The task
Copy out the lines from the one containing "This Area: median" through the one containing "Jo Daviess County: median", changing "whiskers" to "whisker ends" and leaving everything else the same.

Records provided
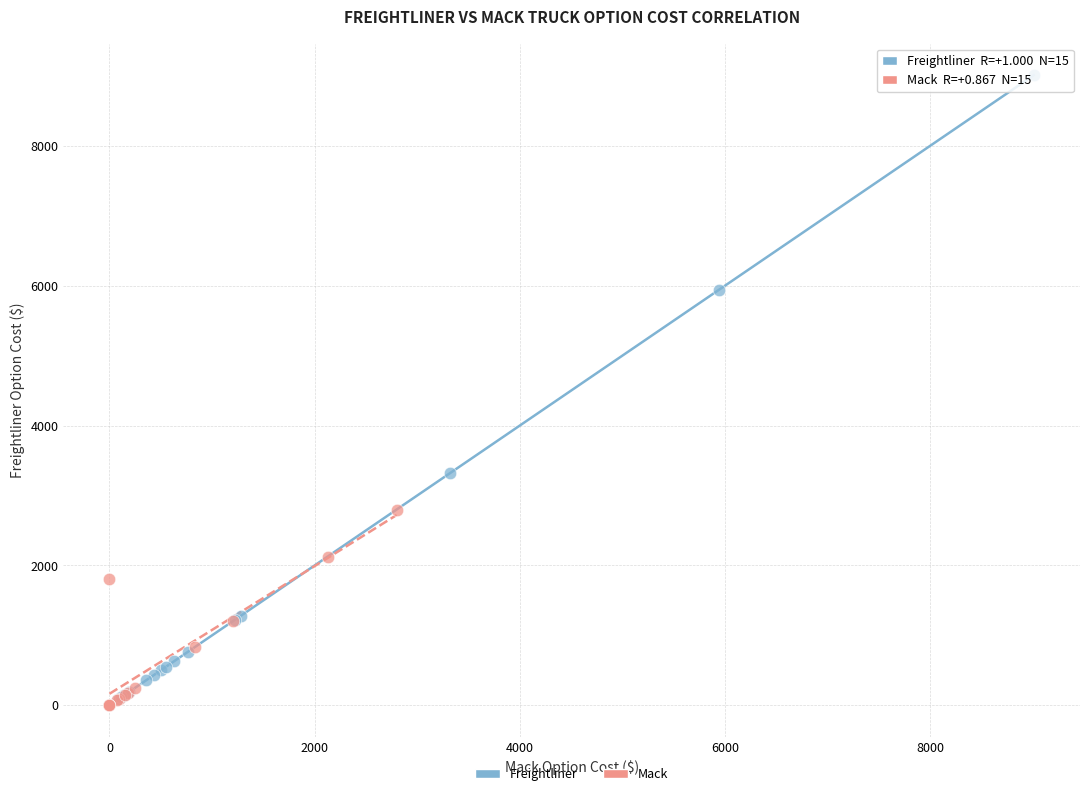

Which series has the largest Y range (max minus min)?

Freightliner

* * *

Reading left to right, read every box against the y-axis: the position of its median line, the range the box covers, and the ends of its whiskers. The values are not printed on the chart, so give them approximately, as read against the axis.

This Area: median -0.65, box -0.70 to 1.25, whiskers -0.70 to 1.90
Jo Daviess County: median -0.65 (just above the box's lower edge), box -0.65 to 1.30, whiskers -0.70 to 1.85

Solved problem
This Area: median -0.65, box -0.70 to 1.25, whisker ends -0.70 to 1.90
Jo Daviess County: median -0.65 (just above the box's lower edge), box -0.65 to 1.30, whisker ends -0.70 to 1.85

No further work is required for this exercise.